Items from a data source
====================

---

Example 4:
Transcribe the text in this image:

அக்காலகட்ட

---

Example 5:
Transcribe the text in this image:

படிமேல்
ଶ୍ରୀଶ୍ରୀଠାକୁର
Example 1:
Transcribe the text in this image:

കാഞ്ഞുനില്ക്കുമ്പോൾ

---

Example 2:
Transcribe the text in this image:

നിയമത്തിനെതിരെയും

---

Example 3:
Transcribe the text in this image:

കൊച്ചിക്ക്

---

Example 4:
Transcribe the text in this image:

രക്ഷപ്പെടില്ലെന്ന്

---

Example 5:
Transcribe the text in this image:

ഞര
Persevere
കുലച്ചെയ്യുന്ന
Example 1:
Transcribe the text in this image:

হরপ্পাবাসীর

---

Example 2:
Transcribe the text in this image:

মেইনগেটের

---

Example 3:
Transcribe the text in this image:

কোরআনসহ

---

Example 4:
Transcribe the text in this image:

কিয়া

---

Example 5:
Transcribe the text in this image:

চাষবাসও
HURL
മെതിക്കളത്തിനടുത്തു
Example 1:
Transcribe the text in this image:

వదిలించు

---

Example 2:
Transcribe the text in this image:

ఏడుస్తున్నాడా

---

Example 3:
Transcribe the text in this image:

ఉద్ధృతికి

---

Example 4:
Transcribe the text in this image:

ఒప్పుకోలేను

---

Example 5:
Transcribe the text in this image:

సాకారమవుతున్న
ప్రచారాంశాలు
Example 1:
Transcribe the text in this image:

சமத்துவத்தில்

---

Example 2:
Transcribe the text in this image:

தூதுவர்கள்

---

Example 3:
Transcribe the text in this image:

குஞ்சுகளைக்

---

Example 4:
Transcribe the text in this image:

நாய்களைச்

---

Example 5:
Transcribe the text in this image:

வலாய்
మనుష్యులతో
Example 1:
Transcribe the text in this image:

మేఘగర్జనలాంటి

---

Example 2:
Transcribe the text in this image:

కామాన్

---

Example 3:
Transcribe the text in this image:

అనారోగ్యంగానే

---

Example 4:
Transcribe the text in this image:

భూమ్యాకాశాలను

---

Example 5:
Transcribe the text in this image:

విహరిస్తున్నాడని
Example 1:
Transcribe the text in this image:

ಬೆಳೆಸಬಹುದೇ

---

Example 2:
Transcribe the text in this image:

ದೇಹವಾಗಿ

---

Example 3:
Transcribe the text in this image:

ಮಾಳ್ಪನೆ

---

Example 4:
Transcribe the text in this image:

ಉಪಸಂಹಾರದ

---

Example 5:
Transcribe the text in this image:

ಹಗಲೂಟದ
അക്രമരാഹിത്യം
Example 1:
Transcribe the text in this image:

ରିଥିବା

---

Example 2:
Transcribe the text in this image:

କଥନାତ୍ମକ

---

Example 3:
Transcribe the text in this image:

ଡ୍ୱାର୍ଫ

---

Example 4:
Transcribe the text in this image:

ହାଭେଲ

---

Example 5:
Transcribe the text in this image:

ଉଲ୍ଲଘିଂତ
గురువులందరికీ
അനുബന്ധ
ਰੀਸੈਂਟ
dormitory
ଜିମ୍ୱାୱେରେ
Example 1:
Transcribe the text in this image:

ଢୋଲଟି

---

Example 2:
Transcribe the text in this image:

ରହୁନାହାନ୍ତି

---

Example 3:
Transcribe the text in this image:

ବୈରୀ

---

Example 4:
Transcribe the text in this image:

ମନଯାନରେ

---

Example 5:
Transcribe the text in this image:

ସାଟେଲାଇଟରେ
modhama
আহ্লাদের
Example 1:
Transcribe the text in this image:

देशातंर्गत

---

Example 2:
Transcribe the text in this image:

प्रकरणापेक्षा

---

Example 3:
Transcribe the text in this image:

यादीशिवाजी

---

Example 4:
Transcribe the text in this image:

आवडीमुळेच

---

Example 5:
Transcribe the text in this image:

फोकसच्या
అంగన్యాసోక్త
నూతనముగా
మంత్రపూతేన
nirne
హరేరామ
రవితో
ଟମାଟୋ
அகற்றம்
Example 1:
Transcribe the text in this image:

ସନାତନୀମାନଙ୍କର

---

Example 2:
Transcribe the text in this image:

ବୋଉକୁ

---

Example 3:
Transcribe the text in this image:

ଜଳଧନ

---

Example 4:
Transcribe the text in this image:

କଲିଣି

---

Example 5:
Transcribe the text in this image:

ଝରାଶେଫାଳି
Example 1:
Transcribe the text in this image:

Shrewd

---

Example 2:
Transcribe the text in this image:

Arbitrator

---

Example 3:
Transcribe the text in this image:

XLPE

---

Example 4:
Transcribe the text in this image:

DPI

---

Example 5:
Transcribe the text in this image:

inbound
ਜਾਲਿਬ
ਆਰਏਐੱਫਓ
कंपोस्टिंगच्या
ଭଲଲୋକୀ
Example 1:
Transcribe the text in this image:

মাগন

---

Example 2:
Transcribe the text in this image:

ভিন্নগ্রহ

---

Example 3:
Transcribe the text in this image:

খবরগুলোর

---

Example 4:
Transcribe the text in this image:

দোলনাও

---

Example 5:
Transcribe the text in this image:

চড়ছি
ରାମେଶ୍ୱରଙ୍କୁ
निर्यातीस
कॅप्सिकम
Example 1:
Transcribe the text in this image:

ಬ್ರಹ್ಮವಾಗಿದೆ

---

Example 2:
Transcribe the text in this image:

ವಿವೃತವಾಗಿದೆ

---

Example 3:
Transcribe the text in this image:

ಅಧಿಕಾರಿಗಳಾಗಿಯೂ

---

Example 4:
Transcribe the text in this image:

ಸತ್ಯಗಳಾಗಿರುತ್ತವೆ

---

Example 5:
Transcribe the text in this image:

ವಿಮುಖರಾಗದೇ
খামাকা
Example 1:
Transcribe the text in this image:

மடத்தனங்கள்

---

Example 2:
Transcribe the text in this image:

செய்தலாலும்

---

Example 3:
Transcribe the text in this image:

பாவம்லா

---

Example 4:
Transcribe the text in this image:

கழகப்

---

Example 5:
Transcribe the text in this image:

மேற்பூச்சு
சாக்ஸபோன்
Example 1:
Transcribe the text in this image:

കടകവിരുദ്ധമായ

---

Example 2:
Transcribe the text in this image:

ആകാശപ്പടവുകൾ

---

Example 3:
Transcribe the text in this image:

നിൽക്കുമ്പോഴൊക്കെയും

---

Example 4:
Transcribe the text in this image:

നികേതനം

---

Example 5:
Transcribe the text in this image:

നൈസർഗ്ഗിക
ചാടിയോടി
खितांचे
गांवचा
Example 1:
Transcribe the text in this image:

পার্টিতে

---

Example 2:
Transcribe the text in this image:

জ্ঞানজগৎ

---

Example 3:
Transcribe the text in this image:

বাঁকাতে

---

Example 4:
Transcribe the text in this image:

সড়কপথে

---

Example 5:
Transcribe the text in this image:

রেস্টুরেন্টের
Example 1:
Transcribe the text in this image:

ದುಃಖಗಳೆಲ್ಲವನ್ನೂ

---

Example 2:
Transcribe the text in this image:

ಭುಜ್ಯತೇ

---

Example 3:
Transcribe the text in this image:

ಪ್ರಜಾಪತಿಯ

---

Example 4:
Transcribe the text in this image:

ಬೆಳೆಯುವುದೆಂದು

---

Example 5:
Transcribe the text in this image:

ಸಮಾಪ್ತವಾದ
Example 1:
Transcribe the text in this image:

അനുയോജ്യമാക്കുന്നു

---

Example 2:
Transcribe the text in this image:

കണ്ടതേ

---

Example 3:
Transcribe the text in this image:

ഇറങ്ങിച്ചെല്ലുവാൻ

====================

__Assignment__. Type out every record above once more, exactly.

__Result for this task__.
---

Example 4:
Transcribe the text in this image:

அக்காலகட்ட

---

Example 5:
Transcribe the text in this image:

படிமேல்
ଶ୍ରୀଶ୍ରୀଠାକୁର
Example 1:
Transcribe the text in this image:

കാഞ്ഞുനില്ക്കുമ്പോൾ

---

Example 2:
Transcribe the text in this image:

നിയമത്തിനെതിരെയും

---

Example 3:
Transcribe the text in this image:

കൊച്ചിക്ക്

---

Example 4:
Transcribe the text in this image:

രക്ഷപ്പെടില്ലെന്ന്

---

Example 5:
Transcribe the text in this image:

ഞര
Persevere
കുലച്ചെയ്യുന്ന
Example 1:
Transcribe the text in this image:

হরপ্পাবাসীর

---

Example 2:
Transcribe the text in this image:

মেইনগেটের

---

Example 3:
Transcribe the text in this image:

কোরআনসহ

---

Example 4:
Transcribe the text in this image:

কিয়া

---

Example 5:
Transcribe the text in this image:

চাষবাসও
HURL
മെതിക്കളത്തിനടുത്തു
Example 1:
Transcribe the text in this image:

వదిలించు

---

Example 2:
Transcribe the text in this image:

ఏడుస్తున్నాడా

---

Example 3:
Transcribe the text in this image:

ఉద్ధృతికి

---

Example 4:
Transcribe the text in this image:

ఒప్పుకోలేను

---

Example 5:
Transcribe the text in this image:

సాకారమవుతున్న
ప్రచారాంశాలు
Example 1:
Transcribe the text in this image:

சமத்துவத்தில்

---

Example 2:
Transcribe the text in this image:

தூதுவர்கள்

---

Example 3:
Transcribe the text in this image:

குஞ்சுகளைக்

---

Example 4:
Transcribe the text in this image:

நாய்களைச்

---

Example 5:
Transcribe the text in this image:

வலாய்
మనుష్యులతో
Example 1:
Transcribe the text in this image:

మేఘగర్జనలాంటి

---

Example 2:
Transcribe the text in this image:

కామాన్

---

Example 3:
Transcribe the text in this image:

అనారోగ్యంగానే

---

Example 4:
Transcribe the text in this image:

భూమ్యాకాశాలను

---

Example 5:
Transcribe the text in this image:

విహరిస్తున్నాడని
Example 1:
Transcribe the text in this image:

ಬೆಳೆಸಬಹುದೇ

---

Example 2:
Transcribe the text in this image:

ದೇಹವಾಗಿ

---

Example 3:
Transcribe the text in this image:

ಮಾಳ್ಪನೆ

---

Example 4:
Transcribe the text in this image:

ಉಪಸಂಹಾರದ

---

Example 5:
Transcribe the text in this image:

ಹಗಲೂಟದ
അക്രമരാഹിത്യം
Example 1:
Transcribe the text in this image:

ରିଥିବା

---

Example 2:
Transcribe the text in this image:

କଥନାତ୍ମକ

---

Example 3:
Transcribe the text in this image:

ଡ୍ୱାର୍ଫ

---

Example 4:
Transcribe the text in this image:

ହାଭେଲ

---

Example 5:
Transcribe the text in this image:

ଉଲ୍ଲଘିଂତ
గురువులందరికీ
അനുബന്ധ
ਰੀਸੈਂਟ
dormitory
ଜିମ୍ୱାୱେରେ
Example 1:
Transcribe the text in this image:

ଢୋଲଟି

---

Example 2:
Transcribe the text in this image:

ରହୁନାହାନ୍ତି

---

Example 3:
Transcribe the text in this image:

ବୈରୀ

---

Example 4:
Transcribe the text in this image:

ମନଯାନରେ

---

Example 5:
Transcribe the text in this image:

ସାଟେଲାଇଟରେ
modhama
আহ্লাদের
Example 1:
Transcribe the text in this image:

देशातंर्गत

---

Example 2:
Transcribe the text in this image:

प्रकरणापेक्षा

---

Example 3:
Transcribe the text in this image:

यादीशिवाजी

---

Example 4:
Transcribe the text in this image:

आवडीमुळेच

---

Example 5:
Transcribe the text in this image:

फोकसच्या
అంగన్యాసోక్త
నూతనముగా
మంత్రపూతేన
nirne
హరేరామ
రవితో
ଟମାଟୋ
அகற்றம்
Example 1:
Transcribe the text in this image:

ସନାତନୀମାନଙ୍କର

---

Example 2:
Transcribe the text in this image:

ବୋଉକୁ

---

Example 3:
Transcribe the text in this image:

ଜଳଧନ

---

Example 4:
Transcribe the text in this image:

କଲିଣି

---

Example 5:
Transcribe the text in this image:

ଝରାଶେଫାଳି
Example 1:
Transcribe the text in this image:

Shrewd

---

Example 2:
Transcribe the text in this image:

Arbitrator

---

Example 3:
Transcribe the text in this image:

XLPE

---

Example 4:
Transcribe the text in this image:

DPI

---

Example 5:
Transcribe the text in this image:

inbound
ਜਾਲਿਬ
ਆਰਏਐੱਫਓ
कंपोस्टिंगच्या
ଭଲଲୋକୀ
Example 1:
Transcribe the text in this image:

মাগন

---

Example 2:
Transcribe the text in this image:

ভিন্নগ্রহ

---

Example 3:
Transcribe the text in this image:

খবরগুলোর

---

Example 4:
Transcribe the text in this image:

দোলনাও

---

Example 5:
Transcribe the text in this image:

চড়ছি
ରାମେଶ୍ୱରଙ୍କୁ
निर्यातीस
कॅप्सिकम
Example 1:
Transcribe the text in this image:

ಬ್ರಹ್ಮವಾಗಿದೆ

---

Example 2:
Transcribe the text in this image:

ವಿವೃತವಾಗಿದೆ

---

Example 3:
Transcribe the text in this image:

ಅಧಿಕಾರಿಗಳಾಗಿಯೂ

---

Example 4:
Transcribe the text in this image:

ಸತ್ಯಗಳಾಗಿರುತ್ತವೆ

---

Example 5:
Transcribe the text in this image:

ವಿಮುಖರಾಗದೇ
খামাকা
Example 1:
Transcribe the text in this image:

மடத்தனங்கள்

---

Example 2:
Transcribe the text in this image:

செய்தலாலும்

---

Example 3:
Transcribe the text in this image:

பாவம்லா

---

Example 4:
Transcribe the text in this image:

கழகப்

---

Example 5:
Transcribe the text in this image:

மேற்பூச்சு
சாக்ஸபோன்
Example 1:
Transcribe the text in this image:

കടകവിരുദ്ധമായ

---

Example 2:
Transcribe the text in this image:

ആകാശപ്പടവുകൾ

---

Example 3:
Transcribe the text in this image:

നിൽക്കുമ്പോഴൊക്കെയും

---

Example 4:
Transcribe the text in this image:

നികേതനം

---

Example 5:
Transcribe the text in this image:

നൈസർഗ്ഗിക
ചാടിയോടി
खितांचे
गांवचा
Example 1:
Transcribe the text in this image:

পার্টিতে

---

Example 2:
Transcribe the text in this image:

জ্ঞানজগৎ

---

Example 3:
Transcribe the text in this image:

বাঁকাতে

---

Example 4:
Transcribe the text in this image:

সড়কপথে

---

Example 5:
Transcribe the text in this image:

রেস্টুরেন্টের
Example 1:
Transcribe the text in this image:

ದುಃಖಗಳೆಲ್ಲವನ್ನೂ

---

Example 2:
Transcribe the text in this image:

ಭುಜ್ಯತೇ

---

Example 3:
Transcribe the text in this image:

ಪ್ರಜಾಪತಿಯ

---

Example 4:
Transcribe the text in this image:

ಬೆಳೆಯುವುದೆಂದು

---

Example 5:
Transcribe the text in this image:

ಸಮಾಪ್ತವಾದ
Example 1:
Transcribe the text in this image:

അനുയോജ്യമാക്കുന്നു

---

Example 2:
Transcribe the text in this image:

കണ്ടതേ

---

Example 3:
Transcribe the text in this image:

ഇറങ്ങിച്ചെല്ലുവാൻ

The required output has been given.